Protection from the Internet requires a basic knowledge of what you're up against. Basically, all Internet protocols communicate between two computer systems equipped with IP network software by specifying a source network address, a destination address, and select special "services" or "protocols" by providing a protocol number; all specialized Internet protocols have reserved numbers. (If you're new to this, there are several good books that will give you a more detailed explanation of the various protocols and how IP works.) Your primary defense from the Internet bad guys lies in the capability of most routing devices to "filter" the packets it lets through based on either addresses or protocols. In the HP3000 world, the configuration defaults also prevent much "foreign" access, and can also provide an effective barrier, though at this level it is an all or nothing barrier; the HP3000 has no capability to selectively enable or disable specific protocols other than turning them completely off to all (non-local) users, and has no capability whatsoever to disable or enable access by network address.

The primary concern of any commercial site connecting to the Internet is to prevent unauthorized access to the organization's internal resources (those that the organization does not wish to make available to the "general public"). There are two major concerns here that impact HP3000s in particular; virtual terminal (VT) access and telnet access.

Currently, telnet access to the HP3000 is only available if you specifically purchased that option on your DTC(s). Users use the Internet protocol called "telnet" to establish a network connection between their PC or local host and a suitably equipped DTC, which then makes a connection to the HP3000 for them. (The protocol the DTC actually uses to talk to the 3000 is a lower-level protocol that cannot be routed through the Internet so you need only be concerned with the higher level "telnet" protocol). Telnet is a VERY common protocol used throughout the world, and you can count on many millions of people out there having the capability to telnet to you if you don't take the necessary precautions.
# # #
[PROMPT 1] Update the records, beginning at their first line and stopping after the line that contains "genus: Spergularia". Write those lines out again with "phylum" replaced by "division" and nothing else changed.
The text and the records are unrelated to each other.
# # #
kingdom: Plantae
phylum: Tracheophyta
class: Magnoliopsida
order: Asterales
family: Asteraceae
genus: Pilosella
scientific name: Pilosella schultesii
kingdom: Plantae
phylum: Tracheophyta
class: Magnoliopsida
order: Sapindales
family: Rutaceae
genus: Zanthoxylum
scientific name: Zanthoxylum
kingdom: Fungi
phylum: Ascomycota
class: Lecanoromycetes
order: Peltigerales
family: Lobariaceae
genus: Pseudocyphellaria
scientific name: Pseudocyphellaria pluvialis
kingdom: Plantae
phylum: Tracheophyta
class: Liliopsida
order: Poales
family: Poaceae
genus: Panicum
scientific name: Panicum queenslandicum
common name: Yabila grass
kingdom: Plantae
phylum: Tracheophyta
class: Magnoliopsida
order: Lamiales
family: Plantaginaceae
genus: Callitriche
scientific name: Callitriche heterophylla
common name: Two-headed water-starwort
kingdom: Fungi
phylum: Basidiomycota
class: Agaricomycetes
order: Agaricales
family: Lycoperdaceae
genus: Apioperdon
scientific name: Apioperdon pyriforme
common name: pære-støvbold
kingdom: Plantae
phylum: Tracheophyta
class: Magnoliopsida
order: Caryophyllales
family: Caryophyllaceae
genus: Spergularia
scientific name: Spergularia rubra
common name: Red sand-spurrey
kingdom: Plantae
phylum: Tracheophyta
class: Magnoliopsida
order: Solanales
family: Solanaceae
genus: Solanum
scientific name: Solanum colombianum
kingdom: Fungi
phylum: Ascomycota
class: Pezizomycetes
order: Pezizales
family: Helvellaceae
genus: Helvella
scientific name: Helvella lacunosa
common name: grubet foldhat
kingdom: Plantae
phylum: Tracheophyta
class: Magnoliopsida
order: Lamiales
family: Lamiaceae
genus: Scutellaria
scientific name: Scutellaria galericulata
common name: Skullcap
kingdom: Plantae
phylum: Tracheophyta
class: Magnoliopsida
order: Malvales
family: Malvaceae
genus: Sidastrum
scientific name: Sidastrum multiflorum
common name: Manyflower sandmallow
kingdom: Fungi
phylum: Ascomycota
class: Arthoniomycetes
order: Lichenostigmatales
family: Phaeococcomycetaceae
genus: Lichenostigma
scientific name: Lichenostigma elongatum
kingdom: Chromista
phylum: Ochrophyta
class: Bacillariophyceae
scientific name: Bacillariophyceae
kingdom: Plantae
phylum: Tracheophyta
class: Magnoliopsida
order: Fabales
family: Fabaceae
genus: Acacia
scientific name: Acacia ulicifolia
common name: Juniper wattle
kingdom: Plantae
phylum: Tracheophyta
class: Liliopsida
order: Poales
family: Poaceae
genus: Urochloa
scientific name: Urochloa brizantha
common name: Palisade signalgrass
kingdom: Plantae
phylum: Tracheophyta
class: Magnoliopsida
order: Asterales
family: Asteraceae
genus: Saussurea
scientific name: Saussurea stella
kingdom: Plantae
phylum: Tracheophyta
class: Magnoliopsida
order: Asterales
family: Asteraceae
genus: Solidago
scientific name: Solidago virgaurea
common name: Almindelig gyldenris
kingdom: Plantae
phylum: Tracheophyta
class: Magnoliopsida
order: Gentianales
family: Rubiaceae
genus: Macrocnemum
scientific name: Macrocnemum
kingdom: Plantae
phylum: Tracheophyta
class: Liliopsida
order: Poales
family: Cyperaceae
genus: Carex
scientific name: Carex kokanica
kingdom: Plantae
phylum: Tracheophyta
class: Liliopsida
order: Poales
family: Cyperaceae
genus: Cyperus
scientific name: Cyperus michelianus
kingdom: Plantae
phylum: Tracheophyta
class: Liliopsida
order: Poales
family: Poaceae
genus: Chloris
# # #
[PROMPT 2] Say whether each statement agrees with the HP3000 security text. Answer yes or no, and quote the deciding words. (a) The HP3000 can enable or disable access by network address. (b) Telnet access to the HP3000 is available only if that option was purchased on the DTC(s). (c) The protocol the DTC uses to talk to the 3000 can be routed through the Internet.

[RESPONSE 1]
kingdom: Plantae
division: Tracheophyta
class: Magnoliopsida
order: Asterales
family: Asteraceae
genus: Pilosella
scientific name: Pilosella schultesii
kingdom: Plantae
division: Tracheophyta
class: Magnoliopsida
order: Sapindales
family: Rutaceae
genus: Zanthoxylum
scientific name: Zanthoxylum
kingdom: Fungi
division: Ascomycota
class: Lecanoromycetes
order: Peltigerales
family: Lobariaceae
genus: Pseudocyphellaria
scientific name: Pseudocyphellaria pluvialis
kingdom: Plantae
division: Tracheophyta
class: Liliopsida
order: Poales
family: Poaceae
genus: Panicum
scientific name: Panicum queenslandicum
common name: Yabila grass
kingdom: Plantae
division: Tracheophyta
class: Magnoliopsida
order: Lamiales
family: Plantaginaceae
genus: Callitriche
scientific name: Callitriche heterophylla
common name: Two-headed water-starwort
kingdom: Fungi
division: Basidiomycota
class: Agaricomycetes
order: Agaricales
family: Lycoperdaceae
genus: Apioperdon
scientific name: Apioperdon pyriforme
common name: pære-støvbold
kingdom: Plantae
division: Tracheophyta
class: Magnoliopsida
order: Caryophyllales
family: Caryophyllaceae
genus: Spergularia

[RESPONSE 2]
(a) No: "has no capability whatsoever to disable or enable access by network address."
(b) Yes: "telnet access to the HP3000 is only available if you specifically purchased that option on your DTC(s)."
(c) No: "is a lower-level protocol that cannot be routed through the Internet"